De Japanse gynaecologische Oncologiegroep (JGOG) bestudeerde de wekelijkse dosering van paclitaxel-een schema dat optimaal was in vergelijking met het Q3-weken schema bij borstkanker voor paclitaxel–monotherapie-en combineerde dit met Q21-dagen carboplatine. Een opvallend overlevingsvoordeel werd waargenomen, evenals indrukwekkende resultaten op lange termijn. In een recentere GOG-studie werd het voordeel van dit wekelijkse schema alleen waargenomen bij de minderheid van de patiënten die geen bevacizumab kregen in een Q21-dagen schema.
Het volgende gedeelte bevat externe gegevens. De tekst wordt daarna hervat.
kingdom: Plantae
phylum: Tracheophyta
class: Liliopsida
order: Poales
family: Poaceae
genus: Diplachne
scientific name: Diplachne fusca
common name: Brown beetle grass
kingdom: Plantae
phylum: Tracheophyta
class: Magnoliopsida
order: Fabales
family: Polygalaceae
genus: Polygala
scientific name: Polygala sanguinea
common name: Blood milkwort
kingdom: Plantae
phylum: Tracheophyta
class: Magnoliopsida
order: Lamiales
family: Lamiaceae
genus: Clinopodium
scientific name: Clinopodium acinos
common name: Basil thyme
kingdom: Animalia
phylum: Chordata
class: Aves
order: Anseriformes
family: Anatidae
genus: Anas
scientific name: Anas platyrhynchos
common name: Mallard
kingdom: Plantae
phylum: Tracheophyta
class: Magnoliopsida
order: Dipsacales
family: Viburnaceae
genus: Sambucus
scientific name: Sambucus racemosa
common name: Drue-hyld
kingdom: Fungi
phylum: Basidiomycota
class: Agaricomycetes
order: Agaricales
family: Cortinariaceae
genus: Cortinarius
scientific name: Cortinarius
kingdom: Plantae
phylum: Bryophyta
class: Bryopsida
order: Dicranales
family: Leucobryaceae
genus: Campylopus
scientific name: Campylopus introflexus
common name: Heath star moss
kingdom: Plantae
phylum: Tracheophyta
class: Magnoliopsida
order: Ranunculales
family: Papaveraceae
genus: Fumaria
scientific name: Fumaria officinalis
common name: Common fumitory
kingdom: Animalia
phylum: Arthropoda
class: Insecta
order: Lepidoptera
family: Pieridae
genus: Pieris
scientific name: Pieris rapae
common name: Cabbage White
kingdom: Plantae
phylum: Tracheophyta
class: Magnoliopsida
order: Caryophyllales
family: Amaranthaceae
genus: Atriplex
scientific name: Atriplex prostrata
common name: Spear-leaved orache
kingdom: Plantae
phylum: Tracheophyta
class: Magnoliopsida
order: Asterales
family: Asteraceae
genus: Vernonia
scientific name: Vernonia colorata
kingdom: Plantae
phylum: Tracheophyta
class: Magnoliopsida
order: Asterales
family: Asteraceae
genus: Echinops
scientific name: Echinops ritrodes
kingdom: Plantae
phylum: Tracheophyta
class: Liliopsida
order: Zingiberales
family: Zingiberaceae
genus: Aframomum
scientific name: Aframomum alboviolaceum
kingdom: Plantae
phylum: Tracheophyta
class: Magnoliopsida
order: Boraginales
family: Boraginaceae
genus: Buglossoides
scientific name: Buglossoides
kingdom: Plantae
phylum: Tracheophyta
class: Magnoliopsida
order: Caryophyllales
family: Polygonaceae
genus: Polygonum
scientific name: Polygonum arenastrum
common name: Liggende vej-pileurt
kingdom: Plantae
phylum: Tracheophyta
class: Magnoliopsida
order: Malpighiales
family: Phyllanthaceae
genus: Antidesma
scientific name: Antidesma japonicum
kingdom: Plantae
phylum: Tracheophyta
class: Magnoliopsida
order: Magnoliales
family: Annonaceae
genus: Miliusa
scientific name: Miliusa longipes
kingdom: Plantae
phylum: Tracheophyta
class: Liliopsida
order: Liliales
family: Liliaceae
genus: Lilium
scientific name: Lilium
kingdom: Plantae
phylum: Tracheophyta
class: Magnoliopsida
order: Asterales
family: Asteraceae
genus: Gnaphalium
Andere groepen hebben melding gemaakt van aanvullende vergelijkende onderzoeken; hun resultaten hebben de onzekerheid over veranderingen in de dosis/het schema van paclitaxel vergroot als determinant van de uitkomst bij ovariumkanker. Tolerantie is een ander aspect van dergelijke schema veranderingen die belangrijk is om te overwegen; dit zal de focus van de volgende verschillende secties.

hematologische toxiciteit

trombocytopenie is de dosisbeperkende toxiciteit van carboplatine, en dit was een belangrijke overweging toen Egorin en collega ‘ s de initiële farmacodynamische dosering ontwikkelden in een studie met patiënten met een abnormale nierfunctie. Paclitaxel vermindert de impact van carboplatine op het aantal bloedplaatjes en versnelt in feite het herstel van door platina geïnduceerde beenmergsuppressie-een effect dat vooral duidelijk is wanneer platina/paclitaxel doublets worden vergeleken met andere platina doublets of worden gebruikt bij eerder behandelde patiënten. Het is onwaarschijnlijk dat een op area under the curve (AUC) gebaseerde eerste dosis carboplatine bij een chemotherapienaïeve patiënt zal resulteren in dosisbeperkende hematologische toxiciteit: trombocytenaantallen die dalen tot onder 50.000/μL en bloedplaatjestransfusies vereisen voor bloedingen bij niet eerder behandelde patiënten zijn uiterst ongewoon, vooral wanneer carboplatine wordt toegediend in combinatie met paclitaxel. Omdat deze carboplatine toxiciteit meestal begint te verschijnen na dag 14 en voorspelbaar cumulatief is, moet men de nadir bloedplaatjes telling van de vorige cyclus en baseline na herstel als signalen gebruiken om een carboplatine dosisverlaging te overwegen. Bijvoorbeeld, als het aantal bloedplaatjes meer dan 200.000/μL is aan het begin van cycli 1 en 2, maar nauwelijks meer dan 100.000/μL aan het begin van cyclus 3, is een preventieve dosisaanpassing die de AUC met 20% verlaagt aangewezen (hoewel dit niet zou worden vereist door protocolaanpassingen die gebaseerd zijn op een daling onder het normale bereik voor het aantal bloedplaatjes). Beenmergtolerantie in de voorafgaande cyclus (bepaald door plaatjesnadir en herstel) is de beste leidraad voor dosering in de volgende cyclus; in feite is de afwezigheid van enig effect op het aantal bloedplaatjes een signaal dat carboplatine onder-gedoseerd kan zijn. Bovendien is het onwaarschijnlijk dat de patiënt klinisch significante neutropenie zal ontwikkelen als het aantal bloedplaatjes niet daalt tot dosisbeperkende niveaus. Een verwant gevolg: toediening van granulocyt-koloniestimulerende factor is zelden of nooit noodzakelijk bij patiënten die naïef zijn voor chemotherapie.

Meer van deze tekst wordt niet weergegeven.